What this means is that you can’t save seeds or propagate plants in other ways without learning a fair amount about the plants you grow, and participating in their ecology and their life cycle. Seeds are not machines; you can’t make them do what you want them to do, unless it’s what they’ve spent the last few million years evolving to do. You have to meet them more than halfway. You can’t stand back and wrap yourself in the fraying rags of the failed myth that still convinces too many people that humanity is some kind of alien force, separate from Nature and reduced to poking her with a stick in place of any deeper communion; you have to take your seeds by the hand and join them in the dance.
Now of course this is what I’d hope to see any prospective green wizard doing, in one way or another. All our work in this project can be seen from one perspective as learning how to make sense of the information provided us by nature, rather than restricting our diet of information to the often far less nourishing fare served up in horse doctor’s doses by the various mass production and dissemination schemes of human society. Using solar energy on a small scale, for example, can’t be done successfully unless you shake off the assumptions that three hundred years of ever more abundant fossil fuel supplies have taught those of us who live in the world’s industrial nations, and learn how to think about energy from sunlight; that’s what will show you what you can do with the sun’s diffuse heat, and how to orient yourself in space and time to make the best use of it. Choose some other piece of appropriate technology or green living and you’ll find yourself in the same place, learning what you need to know from a teacher who doesn’t happen to be human and doesn’t speak the language you do, but is more than willing to lead you in the dance we call Nature.

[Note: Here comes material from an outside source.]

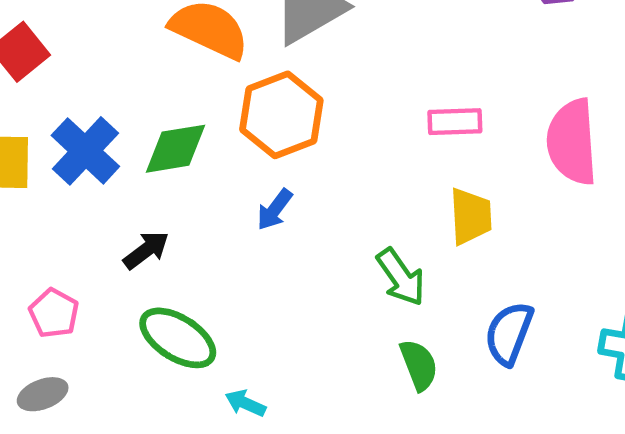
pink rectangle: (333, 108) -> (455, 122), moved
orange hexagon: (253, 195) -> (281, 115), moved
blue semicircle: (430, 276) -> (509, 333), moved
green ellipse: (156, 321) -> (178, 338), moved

Next week we’ll be talking about another way to participate in that dance. For now, I’d like to encourage students of green wizardry to put some time into locating sources of heirloom and non-hybrid seeds in their own regions, and get themselves on mailing lists for a few local seed catalogs; if you have any way of putting in a garden this coming spring, you should plan on doing so, and in that case you’ll want the catalogs this winter. If the seed sources you find are nonprofits, send a few dollars their way as a donation to help cover the cost of the catalog – many of them operate on shoestring budgets, and the collapsing economy has left the shoestring even more frayed than usual. A book or two on saving seeds might also be a good purchase at this time, if your organic gardening library doesn’t already contain ample information on that subject.
Resources
The two books I’ve always used as information sources for saving seeds and propagating plants are Marc Rogers’ Saving Seeds -- an expanded version of the Seventies classic Growing and Saving Vegetable Seeds -- and Lewis Hill’s Secrets of Plant Propagation. Both books give a fair amount of space to garden ornamentals, and Hill likes to use chemical pesticides, which has always seemed unnecessary to me; still, both books contain a wealth of practical information. Many general books on organic gardening also include a chapter on saving your own seeds, or include this and other propagation instructions in the sections that cover specific food plants.